**Problem to solve**
Send back the entries below exactly as they appear.

Records from a dataset:
---

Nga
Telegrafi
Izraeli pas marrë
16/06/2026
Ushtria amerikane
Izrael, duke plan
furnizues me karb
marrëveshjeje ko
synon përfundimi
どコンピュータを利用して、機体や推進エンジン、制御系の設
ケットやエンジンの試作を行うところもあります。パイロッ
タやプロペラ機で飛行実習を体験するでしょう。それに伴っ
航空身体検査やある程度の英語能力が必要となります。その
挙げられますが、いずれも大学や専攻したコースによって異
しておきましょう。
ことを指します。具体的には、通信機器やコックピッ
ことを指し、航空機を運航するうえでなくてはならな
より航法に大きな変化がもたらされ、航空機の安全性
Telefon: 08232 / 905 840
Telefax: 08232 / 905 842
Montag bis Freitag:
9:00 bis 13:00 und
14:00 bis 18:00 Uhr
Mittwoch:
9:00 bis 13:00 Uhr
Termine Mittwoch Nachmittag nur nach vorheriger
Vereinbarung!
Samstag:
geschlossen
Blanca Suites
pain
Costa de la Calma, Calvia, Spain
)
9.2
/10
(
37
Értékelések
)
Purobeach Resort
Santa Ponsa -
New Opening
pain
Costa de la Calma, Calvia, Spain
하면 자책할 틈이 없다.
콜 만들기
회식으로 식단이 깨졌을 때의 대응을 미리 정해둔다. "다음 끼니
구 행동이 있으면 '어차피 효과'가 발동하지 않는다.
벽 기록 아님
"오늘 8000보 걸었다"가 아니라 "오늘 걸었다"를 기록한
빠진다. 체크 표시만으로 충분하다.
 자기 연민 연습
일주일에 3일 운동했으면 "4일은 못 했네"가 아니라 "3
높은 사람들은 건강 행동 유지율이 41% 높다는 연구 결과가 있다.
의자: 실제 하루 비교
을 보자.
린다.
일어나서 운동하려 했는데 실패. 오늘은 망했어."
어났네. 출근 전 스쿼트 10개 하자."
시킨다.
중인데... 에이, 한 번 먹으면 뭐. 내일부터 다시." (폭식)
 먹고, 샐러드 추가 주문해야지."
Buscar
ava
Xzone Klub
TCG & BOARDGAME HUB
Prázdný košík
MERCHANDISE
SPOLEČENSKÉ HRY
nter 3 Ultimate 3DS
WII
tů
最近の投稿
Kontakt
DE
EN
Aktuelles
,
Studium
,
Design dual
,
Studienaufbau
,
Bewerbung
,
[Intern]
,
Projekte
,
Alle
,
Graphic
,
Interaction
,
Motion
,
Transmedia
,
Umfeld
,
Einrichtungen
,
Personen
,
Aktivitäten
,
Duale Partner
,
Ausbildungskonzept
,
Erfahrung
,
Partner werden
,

---

**Exercise response**
Nga
Telegrafi
Izraeli pas marrë
16/06/2026
Ushtria amerikane
Izrael, duke plan
furnizues me karb
marrëveshjeje ko
synon përfundimi
どコンピュータを利用して、機体や推進エンジン、制御系の設
ケットやエンジンの試作を行うところもあります。パイロッ
タやプロペラ機で飛行実習を体験するでしょう。それに伴っ
航空身体検査やある程度の英語能力が必要となります。その
挙げられますが、いずれも大学や専攻したコースによって異
しておきましょう。
ことを指します。具体的には、通信機器やコックピッ
ことを指し、航空機を運航するうえでなくてはならな
より航法に大きな変化がもたらされ、航空機の安全性
Telefon: 08232 / 905 840
Telefax: 08232 / 905 842
Montag bis Freitag:
9:00 bis 13:00 und
14:00 bis 18:00 Uhr
Mittwoch:
9:00 bis 13:00 Uhr
Termine Mittwoch Nachmittag nur nach vorheriger
Vereinbarung!
Samstag:
geschlossen
Blanca Suites
pain
Costa de la Calma, Calvia, Spain
)
9.2
/10
(
37
Értékelések
)
Purobeach Resort
Santa Ponsa -
New Opening
pain
Costa de la Calma, Calvia, Spain
하면 자책할 틈이 없다.
콜 만들기
회식으로 식단이 깨졌을 때의 대응을 미리 정해둔다. "다음 끼니
구 행동이 있으면 '어차피 효과'가 발동하지 않는다.
벽 기록 아님
"오늘 8000보 걸었다"가 아니라 "오늘 걸었다"를 기록한
빠진다. 체크 표시만으로 충분하다.
 자기 연민 연습
일주일에 3일 운동했으면 "4일은 못 했네"가 아니라 "3
높은 사람들은 건강 행동 유지율이 41% 높다는 연구 결과가 있다.
의자: 실제 하루 비교
을 보자.
린다.
일어나서 운동하려 했는데 실패. 오늘은 망했어."
어났네. 출근 전 스쿼트 10개 하자."
시킨다.
중인데... 에이, 한 번 먹으면 뭐. 내일부터 다시." (폭식)
 먹고, 샐러드 추가 주문해야지."
Buscar
ava
Xzone Klub
TCG & BOARDGAME HUB
Prázdný košík
MERCHANDISE
SPOLEČENSKÉ HRY
nter 3 Ultimate 3DS
WII
tů
最近の投稿
Kontakt
DE
EN
Aktuelles
,
Studium
,
Design dual
,
Studienaufbau
,
Bewerbung
,
[Intern]
,
Projekte
,
Alle
,
Graphic
,
Interaction
,
Motion
,
Transmedia
,
Umfeld
,
Einrichtungen
,
Personen
,
Aktivitäten
,
Duale Partner
,
Ausbildungskonzept
,
Erfahrung
,
Partner werden
,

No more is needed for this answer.